The department head is a horrible person who uses and abuses people. This has a trickledown effect. Over the years she has gotten worse and worse. Almost everyone under her (the entire department) has become unhappier and meaner because of it.
I’m a very non-confrontational person. I avoid arguments and drama, and try to make my work environment as friendly as I can. This has worked great, but in the last couple years the work environment has become so dismal and unhappy that people have started being mean to others, including me. Me in particular. Not only have my co-workers started bossing me around and pawning their work off on me, but part-time workers under me have started doing the same. I noticed that they all started walking all over me, so today I went to my boss and voiced my concerns. The conversation went like this:
Me: The last little while people who are not my superiors have been passing their work off on me and ordering me around. I feel ganged up on, and pretty unhappy, and I don’t know what to do.
Boss: Uh, um, well, there is no hierarchy here. We’re a team and we all help each other out.
Me:…what? But…you’ve even told me that you and your boss are my superiors and all directions are to come from you or her.

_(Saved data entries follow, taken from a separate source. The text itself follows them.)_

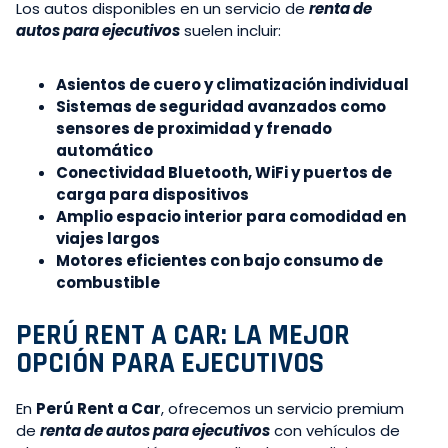
Los autos disponibles en un servicio de
renta de
autos para ejecutivos
suelen incluir:
Asientos de cuero y climatización individual
Sistemas de seguridad avanzados como
sensores de proximidad y frenado
automático
Conectividad Bluetooth, WiFi y puertos de
carga para dispositivos
Amplio espacio interior para comodidad en
viajes largos
Motores eficientes con bajo consumo de
combustible
PERÚ RENT A CAR: LA MEJOR
OPCIÓN PARA EJECUTIVOS
En
Perú Rent a Car
, ofrecemos un servicio premium
de
renta de autos para ejecutivos
con vehículos de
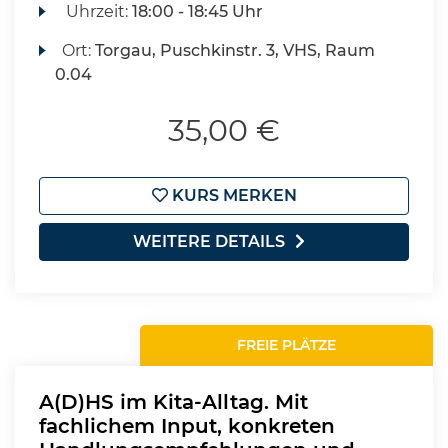
Uhrzeit:
18:00 - 18:45 Uhr
Ort:
Torgau, Puschkinstr. 3, VHS, Raum
0.04
35,00 €
KURS MERKEN
WEITERE DETAILS
FREIE PLÄTZE
A(D)HS im Kita-Alltag. Mit
fachlichem Input, konkreten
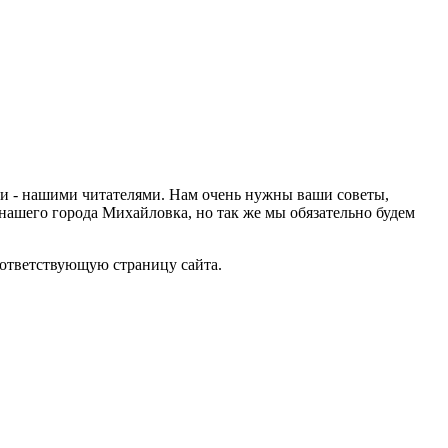
ами - нашими читателями. Нам очень нужны ваши советы,
нашего города Михайловка, но так же мы обязательно будем
оответствующую страницу сайта.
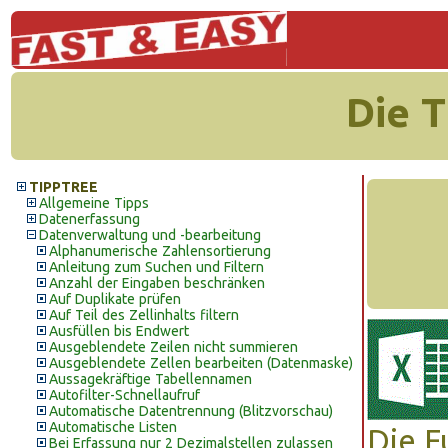
Die 
TIPPTREE
Allgemeine Tipps
Datenerfassung
Datenverwaltung und -bearbeitung
Alphanumerische Zahlensortierung
Anleitung zum Suchen und Filtern
Anzahl der Eingaben beschränken
Auf Duplikate prüfen
Auf Teil des Zellinhalts filtern
Ausfüllen bis Endwert
Ausgeblendete Zeilen nicht summieren
Ausgeblendete Zellen bearbeiten (Datenmaske)
Aussagekräftige Tabellennamen
Autofilter-Schnellaufruf
Automatische Datentrennung (Blitzvorschau)
Automatische Listen
Die F
Bei Erfassung nur 2 Dezimalstellen zulassen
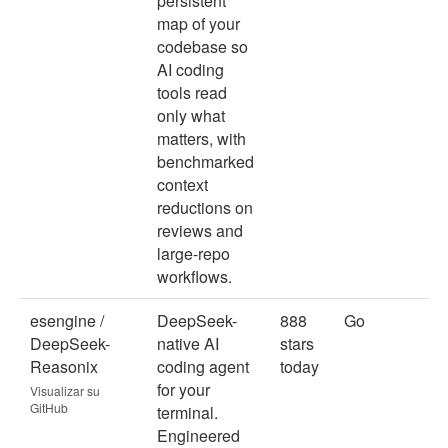
persistent
map of your
codebase so
AI coding
tools read
only what
matters, with
benchmarked
context
reductions on
reviews and
large-repo
workflows.
esengine /
DeepSeek-
888
Go
DeepSeek-
native AI
stars
Reasonix
coding agent
today
for your
Visualizar su
GitHub
terminal.
Engineered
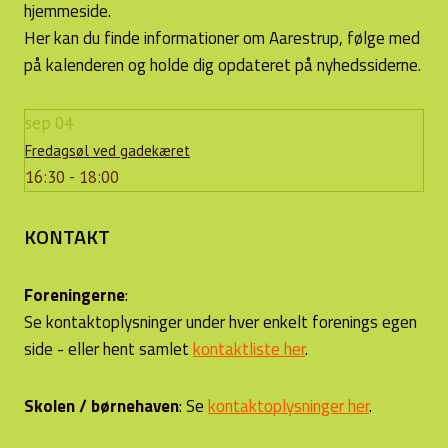
hjemmeside.
Her kan du finde informationer om Aarestrup, følge med
på kalenderen og holde dig opdateret på nyhedssiderne.
sep
04
Fredagsøl ved gadekæret
16:30 - 18:00
KONTAKT
Foreningerne
:
Se kontaktoplysninger under hver enkelt forenings egen
side - eller hent samlet
kontaktliste her
.
Skolen / børnehaven
: Se
kontaktoplysninger her
.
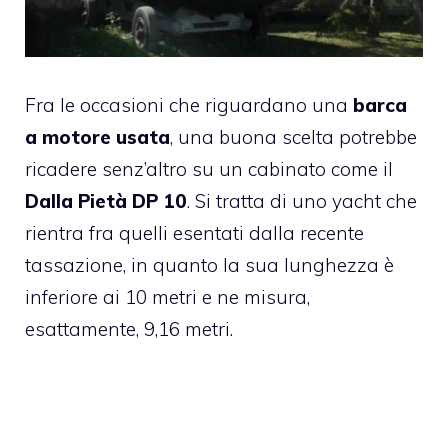
Fra le occasioni che riguardano una
barca
a motore usata
, una buona scelta potrebbe
ricadere senz’altro su un cabinato come il
Dalla Pietà DP 10
. Si tratta di uno yacht che
rientra fra quelli esentati dalla recente
tassazione, in quanto la sua lunghezza è
inferiore ai 10 metri e ne misura,
esattamente, 9,16 metri.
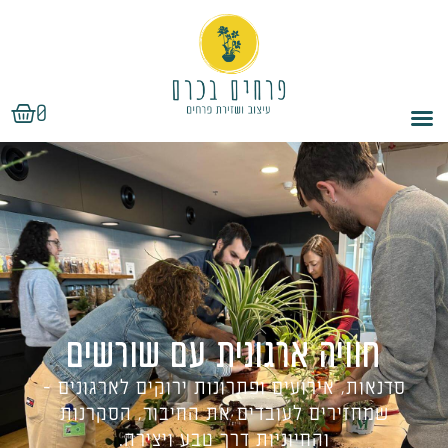
ילוג
תוכן
עגלת
0
קניות
חוויה ארגונית עם שורשים
סדנאות, אירועים ופתרונות ירוקים לארגונים -
שמחזירים לעובדים את החיבור, הסקרנות
והחיוניות דרך טבע ויצירה.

Boss: Uhhhh well if someone asks you for help then you should help them.
Me: So if I’m really busy I can ask (manager above me) for help?
Boss: Well no because he’s busy with his own job.
Me:…but you just said…
Boss: Look, I’m really busy right now. We’re all a team and you are part of the team and expected to act like it. walks away
I’ve worked really hard over the years and have consistently gotten better than average annual reviews…so I don’t know why he’s giving me this lecture. And I’m left feeling helpless and stuck.
So, how do I know where to draw the line in “helping” my co-workers? How do I be helpful without being a pushover? I wish I knew how. I really, really want to be strong in that way, and I’m always angry at myself because I just. don’t. know. how. No matter how hard I try, I can’t figure it out.
Also, I know I have to get out of this job and into some place that treats me with some respect. I’ve been looking for another job for the past year and have been through a ton of applications. I’m a graphic designer, but the market for it in my area is so competitive I’ve never had any luck in finding something full time. Right now though, I’m looking for even just a receptionist somewhere so I can get out. The economy in my area is still really glum though, and there’s been nothing. Other problem is, it has to also pay close to what I’m making now, (35k/year) or I won’t be able to afford my apartment any more and will be homeless. This is the main reason why I can’t just quit right now. There are also no cheaper apartments in my city that aren’t in sketchy areas or have roaches/bedbugs.
I feel trapped and hopeless. I just need help on knowing how to endure my job for a little longer, so I can hopefully find something better.